The disrupted food availability, disrupted social relations, and uncertainty created by the lockdown can be viewed as stressors that align with our conceptual framework. These stressors may have led to emotional and psychological distress [
33]. In this regard, it is possible that people who benefited from privileged isolation conditions, with little impact on access to food, preserved social contacts, and a relatively low sense of vulnerability, were less affected psychologically, resulting in eating, sleeping, and physical activity behaviors that were relatively stable compared to their pre-isolation levels.
Strength and Limitations
A weakness of this study is the use of self-reported data, a mode of data collection forced by the health context at the time (but the same limitation applies to the majority of studies similar to ours). Self-reported data are subject to social desirability bias, and participants may have under-reported certain socially under-valued behaviors or over-reported socially valued behaviors. However, the qualitative material we collected (open-ended questions) suggests that most of the participants were committed to the study and motivated to provide accurate answers.
Moreover, the results must be interpreted in the light of the socio-demographic context of the study population. Our sample is not intended to be representative of the entire French population; rather, it describes the changes observed in a particular framework, in a population mainly from the Grenoble area, France, with a high level of education and a relatively low rate of overweight compared to the French population [
34].
The nature of this study is observational, and this study’s intrinsic design limitations, which preclude controlled experiments or interventions, compel us to approach causality with caution. Rather than affirming direct cause-and-effect relationships, our study’s value lies in its capacity to illuminate associations between variables, thereby affording a foundation for the formulation of hypotheses and guiding future research endeavors. In recognition of the inherent constraints of observational studies, it is imperative to conscientiously consider these limitations when interpreting the ramifications of our findings within the broader academic literature.

Exercise prompt:
Continue the passage on the strengths and limitations of the lockdown study from its last sentence. The saved data entries are separate material and have no connection to the text.

Saved data entries:
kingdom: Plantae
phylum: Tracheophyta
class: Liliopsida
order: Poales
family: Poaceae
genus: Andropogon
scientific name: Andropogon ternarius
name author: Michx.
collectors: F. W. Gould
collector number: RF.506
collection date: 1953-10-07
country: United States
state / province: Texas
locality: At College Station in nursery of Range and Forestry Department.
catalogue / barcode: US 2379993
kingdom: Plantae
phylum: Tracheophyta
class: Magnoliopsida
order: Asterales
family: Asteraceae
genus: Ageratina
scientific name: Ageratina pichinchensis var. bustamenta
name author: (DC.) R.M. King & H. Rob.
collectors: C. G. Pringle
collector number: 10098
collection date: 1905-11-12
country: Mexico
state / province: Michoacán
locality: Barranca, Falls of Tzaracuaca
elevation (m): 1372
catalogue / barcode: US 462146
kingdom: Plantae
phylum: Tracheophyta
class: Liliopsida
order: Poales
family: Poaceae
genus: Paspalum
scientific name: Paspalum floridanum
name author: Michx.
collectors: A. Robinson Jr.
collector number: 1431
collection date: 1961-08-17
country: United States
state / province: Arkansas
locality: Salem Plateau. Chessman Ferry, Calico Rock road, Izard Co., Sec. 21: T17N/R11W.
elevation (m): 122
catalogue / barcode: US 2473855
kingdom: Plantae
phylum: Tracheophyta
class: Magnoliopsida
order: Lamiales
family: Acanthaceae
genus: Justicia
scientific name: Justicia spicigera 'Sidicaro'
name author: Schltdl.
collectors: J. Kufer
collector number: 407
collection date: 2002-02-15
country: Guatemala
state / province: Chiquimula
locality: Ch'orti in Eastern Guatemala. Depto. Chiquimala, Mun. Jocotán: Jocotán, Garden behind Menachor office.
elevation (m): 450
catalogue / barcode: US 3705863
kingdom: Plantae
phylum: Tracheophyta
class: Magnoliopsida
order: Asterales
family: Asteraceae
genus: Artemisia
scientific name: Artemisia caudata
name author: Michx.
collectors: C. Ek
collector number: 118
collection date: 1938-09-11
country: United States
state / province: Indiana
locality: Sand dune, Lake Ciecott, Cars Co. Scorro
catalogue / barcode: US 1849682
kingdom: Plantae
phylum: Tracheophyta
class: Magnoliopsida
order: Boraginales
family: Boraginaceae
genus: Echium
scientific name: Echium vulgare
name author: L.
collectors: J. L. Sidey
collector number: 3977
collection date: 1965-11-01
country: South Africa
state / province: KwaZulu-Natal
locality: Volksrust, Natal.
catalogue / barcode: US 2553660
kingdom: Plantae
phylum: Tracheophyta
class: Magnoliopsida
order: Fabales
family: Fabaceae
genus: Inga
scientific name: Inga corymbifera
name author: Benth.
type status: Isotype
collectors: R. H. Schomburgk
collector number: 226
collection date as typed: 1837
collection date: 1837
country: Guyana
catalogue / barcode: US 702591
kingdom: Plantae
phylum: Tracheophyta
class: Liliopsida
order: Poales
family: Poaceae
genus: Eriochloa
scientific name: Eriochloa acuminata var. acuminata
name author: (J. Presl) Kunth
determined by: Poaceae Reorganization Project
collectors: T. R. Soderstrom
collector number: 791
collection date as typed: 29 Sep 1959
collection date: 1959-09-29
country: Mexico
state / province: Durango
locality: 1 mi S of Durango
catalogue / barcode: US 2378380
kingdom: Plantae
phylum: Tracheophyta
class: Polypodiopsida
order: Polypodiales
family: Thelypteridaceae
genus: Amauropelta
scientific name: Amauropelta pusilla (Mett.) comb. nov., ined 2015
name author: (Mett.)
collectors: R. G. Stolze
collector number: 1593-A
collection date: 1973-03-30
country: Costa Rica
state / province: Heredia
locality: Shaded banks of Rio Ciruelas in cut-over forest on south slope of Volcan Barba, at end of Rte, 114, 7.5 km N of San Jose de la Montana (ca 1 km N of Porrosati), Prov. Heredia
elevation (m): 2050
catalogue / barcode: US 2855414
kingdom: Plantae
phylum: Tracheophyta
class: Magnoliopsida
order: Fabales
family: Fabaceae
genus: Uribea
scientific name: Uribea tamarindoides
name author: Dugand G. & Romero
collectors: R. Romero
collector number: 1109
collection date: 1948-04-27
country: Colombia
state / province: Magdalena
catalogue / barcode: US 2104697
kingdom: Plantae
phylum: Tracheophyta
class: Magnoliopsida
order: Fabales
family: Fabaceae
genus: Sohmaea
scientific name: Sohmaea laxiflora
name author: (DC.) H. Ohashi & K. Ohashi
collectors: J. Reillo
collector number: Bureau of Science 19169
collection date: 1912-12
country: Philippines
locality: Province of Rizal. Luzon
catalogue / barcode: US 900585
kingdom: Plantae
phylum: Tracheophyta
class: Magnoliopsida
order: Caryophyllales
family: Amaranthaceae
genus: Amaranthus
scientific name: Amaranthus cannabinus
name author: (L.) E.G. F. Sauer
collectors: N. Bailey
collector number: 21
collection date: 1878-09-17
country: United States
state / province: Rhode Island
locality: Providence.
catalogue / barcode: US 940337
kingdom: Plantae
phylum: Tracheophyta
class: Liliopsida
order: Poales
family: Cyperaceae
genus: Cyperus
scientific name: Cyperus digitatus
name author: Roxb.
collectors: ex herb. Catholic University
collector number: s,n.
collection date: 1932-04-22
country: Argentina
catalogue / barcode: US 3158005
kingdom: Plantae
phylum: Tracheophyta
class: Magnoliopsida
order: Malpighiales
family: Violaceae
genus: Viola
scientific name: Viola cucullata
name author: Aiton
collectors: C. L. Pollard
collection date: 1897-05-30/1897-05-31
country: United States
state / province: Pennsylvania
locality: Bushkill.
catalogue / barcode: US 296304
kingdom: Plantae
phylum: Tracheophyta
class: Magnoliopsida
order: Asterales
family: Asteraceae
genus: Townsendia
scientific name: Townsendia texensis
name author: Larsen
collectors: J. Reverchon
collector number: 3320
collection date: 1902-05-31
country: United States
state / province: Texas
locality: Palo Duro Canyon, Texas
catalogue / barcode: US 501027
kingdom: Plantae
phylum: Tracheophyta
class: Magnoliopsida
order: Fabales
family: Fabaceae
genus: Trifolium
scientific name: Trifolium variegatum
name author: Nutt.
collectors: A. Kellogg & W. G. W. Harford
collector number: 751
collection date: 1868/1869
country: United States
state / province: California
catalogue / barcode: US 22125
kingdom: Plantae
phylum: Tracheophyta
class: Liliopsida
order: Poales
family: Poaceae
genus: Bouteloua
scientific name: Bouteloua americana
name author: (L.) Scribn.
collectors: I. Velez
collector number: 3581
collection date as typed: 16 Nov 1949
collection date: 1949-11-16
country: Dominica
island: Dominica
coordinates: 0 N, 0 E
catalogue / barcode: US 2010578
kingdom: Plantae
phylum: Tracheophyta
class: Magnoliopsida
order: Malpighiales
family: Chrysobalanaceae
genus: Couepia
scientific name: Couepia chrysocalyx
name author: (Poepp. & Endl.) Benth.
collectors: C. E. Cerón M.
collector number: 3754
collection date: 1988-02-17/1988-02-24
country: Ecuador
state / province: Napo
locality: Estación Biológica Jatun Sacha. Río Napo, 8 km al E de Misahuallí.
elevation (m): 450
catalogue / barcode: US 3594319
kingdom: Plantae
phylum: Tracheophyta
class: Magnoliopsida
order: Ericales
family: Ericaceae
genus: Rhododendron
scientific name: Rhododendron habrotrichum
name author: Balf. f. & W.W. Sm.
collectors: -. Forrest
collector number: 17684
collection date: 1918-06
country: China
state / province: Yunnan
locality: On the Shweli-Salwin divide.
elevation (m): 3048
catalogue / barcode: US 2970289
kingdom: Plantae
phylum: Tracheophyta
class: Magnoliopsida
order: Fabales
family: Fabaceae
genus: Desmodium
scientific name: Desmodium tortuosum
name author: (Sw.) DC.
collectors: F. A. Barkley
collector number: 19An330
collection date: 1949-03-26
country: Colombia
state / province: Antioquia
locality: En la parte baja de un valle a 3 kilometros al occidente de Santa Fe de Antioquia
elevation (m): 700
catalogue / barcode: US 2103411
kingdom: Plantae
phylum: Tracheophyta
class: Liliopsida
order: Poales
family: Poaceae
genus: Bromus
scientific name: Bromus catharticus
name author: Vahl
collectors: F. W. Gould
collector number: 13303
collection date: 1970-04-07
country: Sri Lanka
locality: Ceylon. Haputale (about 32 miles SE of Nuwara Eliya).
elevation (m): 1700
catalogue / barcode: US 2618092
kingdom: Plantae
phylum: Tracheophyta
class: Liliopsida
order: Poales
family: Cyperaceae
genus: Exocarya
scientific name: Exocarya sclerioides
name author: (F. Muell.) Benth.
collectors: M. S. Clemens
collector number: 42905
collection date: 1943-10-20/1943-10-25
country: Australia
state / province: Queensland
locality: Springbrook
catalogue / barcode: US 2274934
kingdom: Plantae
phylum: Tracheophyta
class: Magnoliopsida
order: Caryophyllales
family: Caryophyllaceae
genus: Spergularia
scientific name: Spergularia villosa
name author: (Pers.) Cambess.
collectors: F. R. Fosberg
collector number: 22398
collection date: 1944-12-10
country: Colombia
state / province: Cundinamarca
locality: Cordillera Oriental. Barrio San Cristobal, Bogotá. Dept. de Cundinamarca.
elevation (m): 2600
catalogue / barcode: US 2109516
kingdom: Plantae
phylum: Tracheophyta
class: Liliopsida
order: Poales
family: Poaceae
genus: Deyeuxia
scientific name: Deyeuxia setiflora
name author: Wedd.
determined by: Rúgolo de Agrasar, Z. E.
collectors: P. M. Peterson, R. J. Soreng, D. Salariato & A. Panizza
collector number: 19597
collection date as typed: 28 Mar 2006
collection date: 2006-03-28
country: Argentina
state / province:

Answer section:
This work is also one of the few to have followed participants longitudinally over time, which could reduce memory bias compared to studies that interview subjects over two distinct periods within a single questionnaire.
5. Conclusions
In this study, we have provided data on a French population sample’s lifestyle, eating habits, level of stress, and sleep patterns. Our study offered a longitudinal design with four data collection time points, from the first phase of lockdown to one month after the end of lockdown.
Since the COVID-19 crisis has continued to impose repeated intermittent local lockdowns to date, it is important to identify which populations are most impacted and which lifestyles and behaviors are the most likely to change during these episodes. Enhanced support should be directed at these populations to prevent adverse health effects. These findings could be of particular importance for future public health policies and strategies in emergency scenarios such as a pandemic or any crisis or major disruption imposed on our way of life.